- Фрагмент текста -
============================================================

Весной 1966 года "подписантов" - тогда впервые появилось это слово, ставшее на несколько лет ходовым, - в правлении Союза писателей уговаривали, упрашивали, пытались всячески пугать, побуждали раскаяться; главным доводом было: "Ваше письмо опубликовано за границей в буржуазной печати... Вы понимаете, что это значит? Тогда это было неправдой - наше письмо появилось на Западе только осенью 1966 года, полгода спустя после съезда.
Когда мы раньше узнавали, что кто-то из наших сограждан публикует свои произведения за границей в эмигрантских или буржуазных изданиях, это вызывало неприязнь, отчуждение.
Р. В декабре 1962 года Ильичев осуждал "идеологические ошибки" Л. и в той же речи ругал Александра Есенина-Вольпина за антисоветские стихи, опубликованные за границей. Нападки на Л. я считала глубоко несправедливыми, а в том, что он говорил о Есенине-Вольпине, меня разве что грубый тон коробил.
Л. Разумеется, мы никогда не участвовали и никогда не стали бы участвовать в проработках Есенина-Вольпина, Амальрика, Тарсиса, которые посылали свои работы на Запад, но мы сами так поступать не хотели. А к Синявскому и Даниэлю после суда я испытывал уже не просто сочувствие старого арестанта, а внятное чувство душевной близости.

============================================================

- Исходные данные -
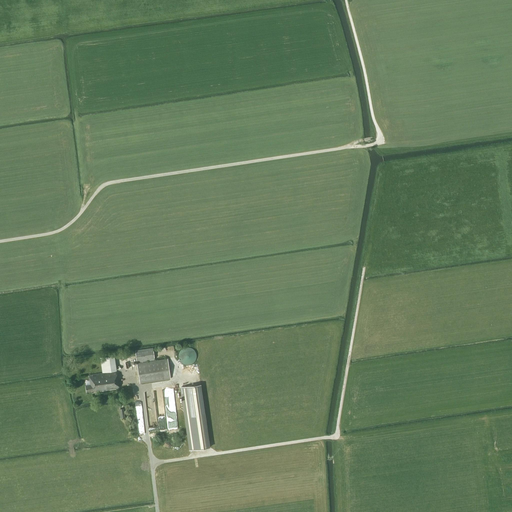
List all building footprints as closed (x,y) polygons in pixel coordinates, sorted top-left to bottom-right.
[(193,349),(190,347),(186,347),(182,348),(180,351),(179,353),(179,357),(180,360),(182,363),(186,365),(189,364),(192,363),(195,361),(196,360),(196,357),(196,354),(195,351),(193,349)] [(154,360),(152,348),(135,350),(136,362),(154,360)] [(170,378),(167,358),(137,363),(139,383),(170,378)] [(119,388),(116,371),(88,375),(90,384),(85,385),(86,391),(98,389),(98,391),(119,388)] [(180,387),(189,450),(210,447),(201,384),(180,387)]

============================================================

- Задания -
[1] Перечислите все фамилии, которые встречаются во фрагменте о «подписантах». Инициалы без фамилии не учитывайте.
[2] Обновите фрагмент о «подписантах»: приведите часть, которая открывается словами «Р. В декабре» и заканчивается словами «чувство душевной близости.», заменив «грубый тон» на «резкий тон».

- Ответы -
[1] Ильичев, Есенин-Вольпин, Амальрик, Тарсис, Синявский, Даниэль.

[2]
Р. В декабре 1962 года Ильичев осуждал "идеологические ошибки" Л. и в той же речи ругал Александра Есенина-Вольпина за антисоветские стихи, опубликованные за границей. Нападки на Л. я считала глубоко несправедливыми, а в том, что он говорил о Есенине-Вольпине, меня разве что резкий тон коробил.
Л. Разумеется, мы никогда не участвовали и никогда не стали бы участвовать в проработках Есенина-Вольпина, Амальрика, Тарсиса, которые посылали свои работы на Запад, но мы сами так поступать не хотели. А к Синявскому и Даниэлю после суда я испытывал уже не просто сочувствие старого арестанта, а внятное чувство душевной близости.